Dr Moussa's prospective, longitudinal, single-centre study set out to determine the zonal differences of corneal surface temperature in adults following blinking. OST was measured at three different time points in the day and was measured every second for 10 seconds immediately after blinking. The researchers measured and compared the OST at the corneal centre and at three peripheral quadrants at 3 o' clock (temporal), 6 o' clock (inferior) and 9 o' clock (nasal) at the corneal limbus. During the 10 seconds following eye opening and between the various time points, the observed corneal OST parameters did not change significantly. A significant difference was found, however, between temperatures in the nasal quadrant and the centre of the cornea when the eye was refrained from blinking for 10 seconds at each individual time point. In addition the temperature was found to be warmer nasally than temporally in the time interval between six and 10 seconds after blinking, she said. In a separate presentation, Matthias Klamann MD also lauded the potential benefits of using the TG-1000 to measure OST. 'Temperature is one of the fundamental characteristics of tissue metabolism and is certainly of major interest to investigate ocular physiology. This non-contact device offers new options for a better understanding of both ocular surface physiology and pathology. It demonstrates excellent intra-observer reproducibility, so it may be used for dry eye screening, ocular surface inflammation and other potentially useful applications such as for filtering bleb function,' he said.
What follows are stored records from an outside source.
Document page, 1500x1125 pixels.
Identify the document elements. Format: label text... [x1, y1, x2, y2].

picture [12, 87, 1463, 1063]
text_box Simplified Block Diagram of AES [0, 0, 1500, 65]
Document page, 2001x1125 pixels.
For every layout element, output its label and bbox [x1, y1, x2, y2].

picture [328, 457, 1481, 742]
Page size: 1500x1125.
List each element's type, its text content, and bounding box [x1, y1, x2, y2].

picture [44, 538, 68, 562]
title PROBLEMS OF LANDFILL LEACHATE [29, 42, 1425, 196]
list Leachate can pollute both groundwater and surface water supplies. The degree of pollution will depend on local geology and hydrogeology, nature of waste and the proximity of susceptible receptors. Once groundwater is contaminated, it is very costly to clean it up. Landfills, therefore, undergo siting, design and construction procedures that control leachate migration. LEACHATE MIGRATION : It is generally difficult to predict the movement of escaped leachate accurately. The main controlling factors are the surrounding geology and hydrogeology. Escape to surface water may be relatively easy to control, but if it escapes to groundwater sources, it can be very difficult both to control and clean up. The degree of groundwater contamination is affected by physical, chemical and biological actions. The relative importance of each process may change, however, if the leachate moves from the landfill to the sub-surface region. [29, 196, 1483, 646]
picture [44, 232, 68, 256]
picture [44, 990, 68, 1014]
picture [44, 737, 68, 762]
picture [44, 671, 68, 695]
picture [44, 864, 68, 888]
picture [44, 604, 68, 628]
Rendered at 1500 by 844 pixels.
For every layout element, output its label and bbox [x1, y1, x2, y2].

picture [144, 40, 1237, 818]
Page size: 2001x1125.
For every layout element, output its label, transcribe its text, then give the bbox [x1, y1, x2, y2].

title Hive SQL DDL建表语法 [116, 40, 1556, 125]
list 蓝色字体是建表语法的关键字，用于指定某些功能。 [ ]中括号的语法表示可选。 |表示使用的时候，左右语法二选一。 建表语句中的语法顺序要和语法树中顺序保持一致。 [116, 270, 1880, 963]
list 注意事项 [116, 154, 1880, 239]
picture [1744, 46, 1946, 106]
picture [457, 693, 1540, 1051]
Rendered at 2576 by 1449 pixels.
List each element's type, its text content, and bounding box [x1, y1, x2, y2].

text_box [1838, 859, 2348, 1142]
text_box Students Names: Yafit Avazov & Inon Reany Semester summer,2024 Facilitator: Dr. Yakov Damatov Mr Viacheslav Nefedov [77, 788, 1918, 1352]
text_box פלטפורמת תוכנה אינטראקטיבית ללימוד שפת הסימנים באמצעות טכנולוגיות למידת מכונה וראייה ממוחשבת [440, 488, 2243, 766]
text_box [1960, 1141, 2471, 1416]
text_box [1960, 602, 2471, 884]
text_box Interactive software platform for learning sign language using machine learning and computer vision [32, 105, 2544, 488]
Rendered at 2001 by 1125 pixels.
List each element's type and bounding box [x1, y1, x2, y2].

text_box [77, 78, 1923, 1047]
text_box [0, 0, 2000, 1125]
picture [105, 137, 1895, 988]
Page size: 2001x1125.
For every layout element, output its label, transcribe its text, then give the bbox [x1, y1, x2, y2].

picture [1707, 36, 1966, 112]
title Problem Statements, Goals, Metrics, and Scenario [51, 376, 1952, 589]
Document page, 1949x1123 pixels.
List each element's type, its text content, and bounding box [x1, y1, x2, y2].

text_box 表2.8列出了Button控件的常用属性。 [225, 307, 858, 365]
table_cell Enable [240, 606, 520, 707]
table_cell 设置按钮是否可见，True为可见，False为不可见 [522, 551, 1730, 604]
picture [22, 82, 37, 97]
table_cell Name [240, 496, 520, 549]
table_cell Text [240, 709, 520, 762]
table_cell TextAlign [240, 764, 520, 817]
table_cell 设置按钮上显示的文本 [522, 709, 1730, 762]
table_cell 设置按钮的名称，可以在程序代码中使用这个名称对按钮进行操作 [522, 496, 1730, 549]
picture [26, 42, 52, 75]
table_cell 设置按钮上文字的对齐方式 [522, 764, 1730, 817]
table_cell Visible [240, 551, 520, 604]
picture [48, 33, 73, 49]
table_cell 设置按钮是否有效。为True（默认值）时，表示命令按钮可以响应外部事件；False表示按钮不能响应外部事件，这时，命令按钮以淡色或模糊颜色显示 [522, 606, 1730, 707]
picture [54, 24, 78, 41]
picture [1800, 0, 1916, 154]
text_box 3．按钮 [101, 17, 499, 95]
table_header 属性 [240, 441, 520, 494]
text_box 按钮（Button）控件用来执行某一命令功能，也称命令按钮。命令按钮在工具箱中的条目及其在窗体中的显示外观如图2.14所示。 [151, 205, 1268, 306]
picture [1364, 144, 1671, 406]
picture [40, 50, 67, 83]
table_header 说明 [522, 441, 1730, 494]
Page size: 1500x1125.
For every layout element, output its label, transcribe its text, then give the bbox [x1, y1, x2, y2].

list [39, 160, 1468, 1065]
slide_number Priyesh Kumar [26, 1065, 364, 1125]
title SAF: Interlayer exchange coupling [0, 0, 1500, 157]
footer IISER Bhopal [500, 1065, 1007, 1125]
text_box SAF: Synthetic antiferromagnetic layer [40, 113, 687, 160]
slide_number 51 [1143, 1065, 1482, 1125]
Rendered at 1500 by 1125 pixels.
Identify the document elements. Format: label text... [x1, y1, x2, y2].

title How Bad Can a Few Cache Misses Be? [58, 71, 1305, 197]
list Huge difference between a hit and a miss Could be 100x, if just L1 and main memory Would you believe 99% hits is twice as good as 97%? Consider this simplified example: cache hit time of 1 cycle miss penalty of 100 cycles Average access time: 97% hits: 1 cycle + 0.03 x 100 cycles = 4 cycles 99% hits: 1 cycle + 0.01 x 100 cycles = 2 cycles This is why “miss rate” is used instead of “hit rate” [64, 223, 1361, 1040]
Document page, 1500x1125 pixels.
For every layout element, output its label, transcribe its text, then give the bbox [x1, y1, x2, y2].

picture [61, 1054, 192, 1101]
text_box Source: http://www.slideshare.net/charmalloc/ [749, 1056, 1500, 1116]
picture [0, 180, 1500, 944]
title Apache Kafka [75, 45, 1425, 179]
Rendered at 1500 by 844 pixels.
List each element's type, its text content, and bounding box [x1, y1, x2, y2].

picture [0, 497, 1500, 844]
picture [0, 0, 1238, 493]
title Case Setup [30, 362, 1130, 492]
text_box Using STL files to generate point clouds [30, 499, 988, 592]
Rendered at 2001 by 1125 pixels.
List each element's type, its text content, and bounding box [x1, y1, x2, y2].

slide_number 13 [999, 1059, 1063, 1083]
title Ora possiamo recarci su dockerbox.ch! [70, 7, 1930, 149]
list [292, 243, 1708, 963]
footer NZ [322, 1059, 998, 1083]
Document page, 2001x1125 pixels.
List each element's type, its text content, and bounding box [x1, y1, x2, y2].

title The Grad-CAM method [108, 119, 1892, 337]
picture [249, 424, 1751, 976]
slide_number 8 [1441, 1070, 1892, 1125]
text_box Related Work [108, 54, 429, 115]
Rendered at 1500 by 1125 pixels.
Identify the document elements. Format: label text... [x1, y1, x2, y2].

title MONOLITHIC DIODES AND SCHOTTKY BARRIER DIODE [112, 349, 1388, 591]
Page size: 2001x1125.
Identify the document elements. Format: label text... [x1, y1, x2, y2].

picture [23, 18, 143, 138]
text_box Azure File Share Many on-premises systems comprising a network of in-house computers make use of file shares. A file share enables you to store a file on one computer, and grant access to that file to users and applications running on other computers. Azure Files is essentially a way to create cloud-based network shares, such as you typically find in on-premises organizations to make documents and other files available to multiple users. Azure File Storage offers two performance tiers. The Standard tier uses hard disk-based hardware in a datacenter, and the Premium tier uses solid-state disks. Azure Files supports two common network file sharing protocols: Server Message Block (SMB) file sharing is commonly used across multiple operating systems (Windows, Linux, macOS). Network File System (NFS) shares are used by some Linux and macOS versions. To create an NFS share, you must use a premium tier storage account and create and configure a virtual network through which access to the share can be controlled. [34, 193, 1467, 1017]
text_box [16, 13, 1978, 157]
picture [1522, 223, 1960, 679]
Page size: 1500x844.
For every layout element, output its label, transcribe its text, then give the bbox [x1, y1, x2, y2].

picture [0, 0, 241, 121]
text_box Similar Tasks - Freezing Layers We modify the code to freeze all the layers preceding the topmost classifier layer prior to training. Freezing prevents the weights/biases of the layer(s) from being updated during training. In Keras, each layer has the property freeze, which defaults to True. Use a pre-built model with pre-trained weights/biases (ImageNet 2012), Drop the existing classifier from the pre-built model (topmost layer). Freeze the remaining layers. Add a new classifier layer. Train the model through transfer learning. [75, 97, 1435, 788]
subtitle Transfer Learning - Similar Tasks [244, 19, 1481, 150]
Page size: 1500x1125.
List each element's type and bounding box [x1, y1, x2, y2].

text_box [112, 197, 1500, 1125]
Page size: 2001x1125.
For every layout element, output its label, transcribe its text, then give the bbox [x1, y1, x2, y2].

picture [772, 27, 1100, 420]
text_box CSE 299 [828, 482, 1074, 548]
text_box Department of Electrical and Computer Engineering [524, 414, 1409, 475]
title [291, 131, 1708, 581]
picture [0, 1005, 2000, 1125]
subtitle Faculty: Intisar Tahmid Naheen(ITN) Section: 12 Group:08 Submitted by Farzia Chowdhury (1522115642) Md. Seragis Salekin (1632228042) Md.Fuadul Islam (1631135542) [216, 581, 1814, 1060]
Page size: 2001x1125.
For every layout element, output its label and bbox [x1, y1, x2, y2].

Dr Klamann, Department of Ophthalmology, University Hospital of Berlin, Germany, noted that the TG-1000 incorporates a touch panel, an infrared sensor and colour images, with an infrared wavelength of between 8 um and 14 um, a frame rate of 4 frames-per-second, and a temperature accuracy to within +- 0.1 Celsius in a target range of 30 to 40 degrees Celsius. In Dr Klamann's study the device was tested on 60 eyes of 30 healthy patients. The results showed that ocular surface temperature measurements were highly reproducible with a mean ocular surface temperature for this patient population of 34.02 Celsius. Dr Klamann concluded that non-contact thermography provides valuable visual and qualitative documentation of temperature changes in the vascular tissues, and will play an increasingly important role in the field of ophthalmology in the future.